Problem description =
Copy every record word for word. Pictures are not part of the copy.

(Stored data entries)
- Opening Delimiter -
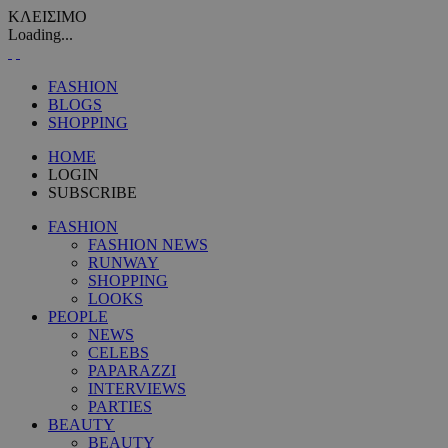
ΚΛΕΙΣΙΜΟ
Loading...
FASHION
BLOGS
SHOPPING
HOME
LOGIN
SUBSCRIBE
FASHION
FASHION NEWS
RUNWAY
SHOPPING
LOOKS
PEOPLE
NEWS
CELEBS
PAPARAZZI
INTERVIEWS
PARTIES
BEAUTY
BEAUTY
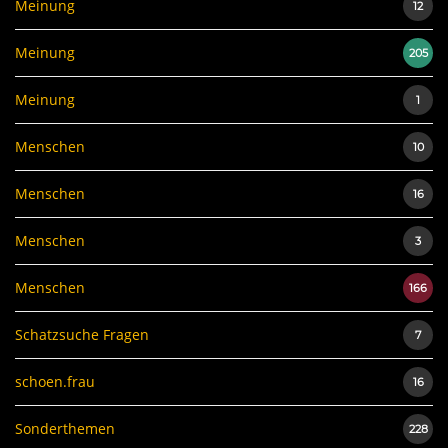
Meinung
12
Meinung
205
Meinung
1
Menschen
10
Menschen
16
Menschen
3
Menschen
166
Schatzsuche Fragen
7
schoen.frau
16
Sonderthemen
228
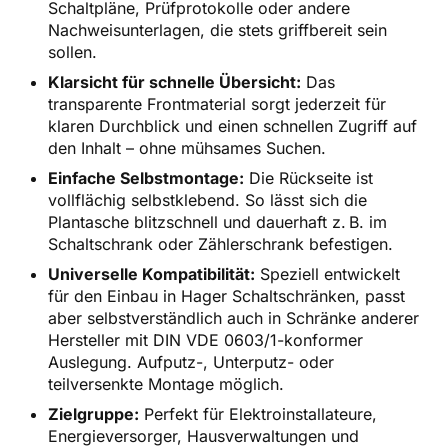
Schaltpläne, Prüfprotokolle oder andere
Nachweisunterlagen, die stets griffbereit sein
sollen.
Klarsicht für schnelle Übersicht:
Das
transparente Frontmaterial sorgt jederzeit für
klaren Durchblick und einen schnellen Zugriff auf
den Inhalt – ohne mühsames Suchen.
Einfache Selbstmontage:
Die Rückseite ist
vollflächig selbstklebend. So lässt sich die
Plantasche blitzschnell und dauerhaft z. B. im
Schaltschrank oder Zählerschrank befestigen.
Universelle Kompatibilität:
Speziell entwickelt
für den Einbau in Hager Schaltschränken, passt
aber selbstverständlich auch in Schränke anderer
Hersteller mit DIN VDE 0603/1-konformer
Auslegung. Aufputz-, Unterputz- oder
teilversenkte Montage möglich.
Zielgruppe:
Perfekt für Elektroinstallateure,
Energieversorger, Hausverwaltungen und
- Closing Delimiter -
Your solution =
ΚΛΕΙΣΙΜΟ
Loading...
FASHION
BLOGS
SHOPPING
HOME
LOGIN
SUBSCRIBE
FASHION
FASHION NEWS
RUNWAY
SHOPPING
LOOKS
PEOPLE
NEWS
CELEBS
PAPARAZZI
INTERVIEWS
PARTIES
BEAUTY
BEAUTY
Meinung
12
Meinung
205
Meinung
1
Menschen
10
Menschen
16
Menschen
3
Menschen
166
Schatzsuche Fragen
7
schoen.frau
16
Sonderthemen
228
Schaltpläne, Prüfprotokolle oder andere
Nachweisunterlagen, die stets griffbereit sein
sollen.
Klarsicht für schnelle Übersicht:
Das
transparente Frontmaterial sorgt jederzeit für
klaren Durchblick und einen schnellen Zugriff auf
den Inhalt – ohne mühsames Suchen.
Einfache Selbstmontage:
Die Rückseite ist
vollflächig selbstklebend. So lässt sich die
Plantasche blitzschnell und dauerhaft z. B. im
Schaltschrank oder Zählerschrank befestigen.
Universelle Kompatibilität:
Speziell entwickelt
für den Einbau in Hager Schaltschränken, passt
aber selbstverständlich auch in Schränke anderer
Hersteller mit DIN VDE 0603/1-konformer
Auslegung. Aufputz-, Unterputz- oder
teilversenkte Montage möglich.
Zielgruppe:
Perfekt für Elektroinstallateure,
Energieversorger, Hausverwaltungen und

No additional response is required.